According to a Church welfare report, tens of millions of people were impacted by Hurricane Irene as it traveled through the Caribbean and along 1,100 miles of U.S. coastline. All missionaries in the affected areas are safe and accounted for and no deaths or injuries have been reported among members.
In the Dominican Republic, members have had their homes damaged or destroyed and have been evacuated to meetinghouses. Members in the United States, Puerto Rico, the Bahamas and Dominican Republic are assisting with clean-up efforts and the Church is providing relief supplies to affected areas.
At least 26 deaths in the United States have been attributed to the storm with power outages from North Carolina to Vermont. The largest storm to hit the U.S. in three years,
Hurricane Irene struck land Saturday, Aug. 27, near Cape Lookout, N.C. Several states had storm surges as high as eight feet. As many as 6 million people in 12 states were without power over the weekend as wind, water and trees caused damage to many communities. Power in some locations is expected to be out for at least one to two weeks. The estimated clean-up costs are expected to exceed $7 billion in the United States alone.

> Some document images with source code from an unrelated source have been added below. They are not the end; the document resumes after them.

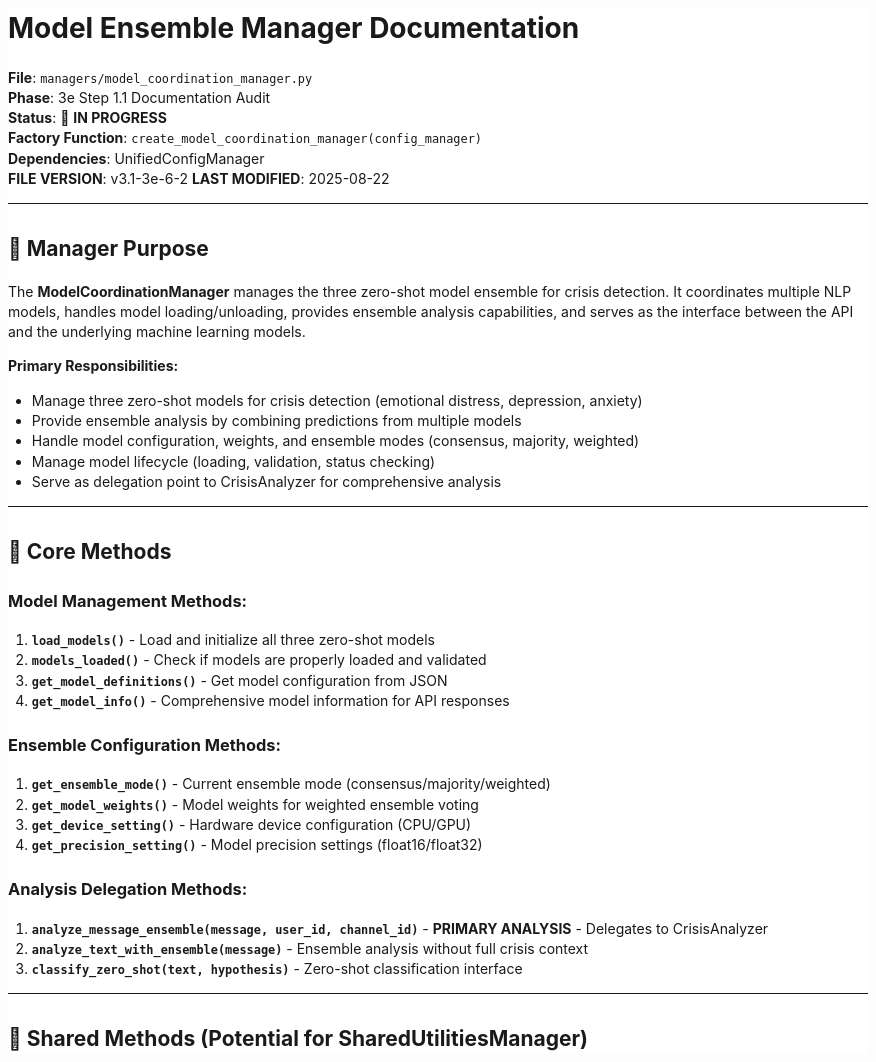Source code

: # Model Ensemble Manager Documentation

**File**: `managers/model_coordination_manager.py`  
**Phase**: 3e Step 1.1 Documentation Audit  
**Status**: 🔄 **IN PROGRESS**  
**Factory Function**: `create_model_coordination_manager(config_manager)`  
**Dependencies**: UnifiedConfigManager  
**FILE VERSION**: v3.1-3e-6-2
**LAST MODIFIED**: 2025-08-22

---

## 🎯 **Manager Purpose**

The **ModelCoordinationManager** manages the three zero-shot model ensemble for crisis detection. It coordinates multiple NLP models, handles model loading/unloading, provides ensemble analysis capabilities, and serves as the interface between the API and the underlying machine learning models.

**Primary Responsibilities:**
- Manage three zero-shot models for crisis detection (emotional distress, depression, anxiety)
- Provide ensemble analysis by combining predictions from multiple models
- Handle model configuration, weights, and ensemble modes (consensus, majority, weighted)
- Manage model lifecycle (loading, validation, status checking)
- Serve as delegation point to CrisisAnalyzer for comprehensive analysis

---

## 🔧 **Core Methods**

### **Model Management Methods:**
1. **`load_models()`** - Load and initialize all three zero-shot models
2. **`models_loaded()`** - Check if models are properly loaded and validated
3. **`get_model_definitions()`** - Get model configuration from JSON
4. **`get_model_info()`** - Comprehensive model information for API responses

### **Ensemble Configuration Methods:**
1. **`get_ensemble_mode()`** - Current ensemble mode (consensus/majority/weighted)
2. **`get_model_weights()`** - Model weights for weighted ensemble voting
3. **`get_device_setting()`** - Hardware device configuration (CPU/GPU)
4. **`get_precision_setting()`** - Model precision settings (float16/float32)

### **Analysis Delegation Methods:**
1. **`analyze_message_ensemble(message, user_id, channel_id)`** - **PRIMARY ANALYSIS** - Delegates to CrisisAnalyzer
2. **`analyze_text_with_ensemble(message)`** - Ensemble analysis without full crisis context
3. **`classify_zero_shot(text, hypothesis)`** - Zero-shot classification interface

---

## 🤝 **Shared Methods (Potential for SharedUtilitiesManager)**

In North Carolina, the hardest-hit area in the states, Kinston North Carolina Stake President David C. Walker had damage to his house. He told of his family going to the attic with buckets trying to keep the water out of the house but also praying.
"There was just a sense that together our family could weather any storm," he said. "I think it brought home that spiritual preparedness goes together with temporal preparedness. If you are lacking in one of those areas you don't feel complete."
The eye of the hurricane passed through the Kinston stake but President Walker said the members were prepared. He said trucks will bring supplies from the bishop's storehouse at Tucker, Ga., near Atlanta, and it will be a good missionary tool "to show that Latter-day Saints are Christians, that we are partners and we are here to help."
Stake President Matthew S. Harding of the Raleigh North Carolina Stake said that he sent an email to the bishops in the stake and asked them to join their faith in prayer that the storm would move east. By the time the hurricane hit landfall it had tempered to a Category 1 hurricane.
"I can tell you that prayers were answered," said President Harding.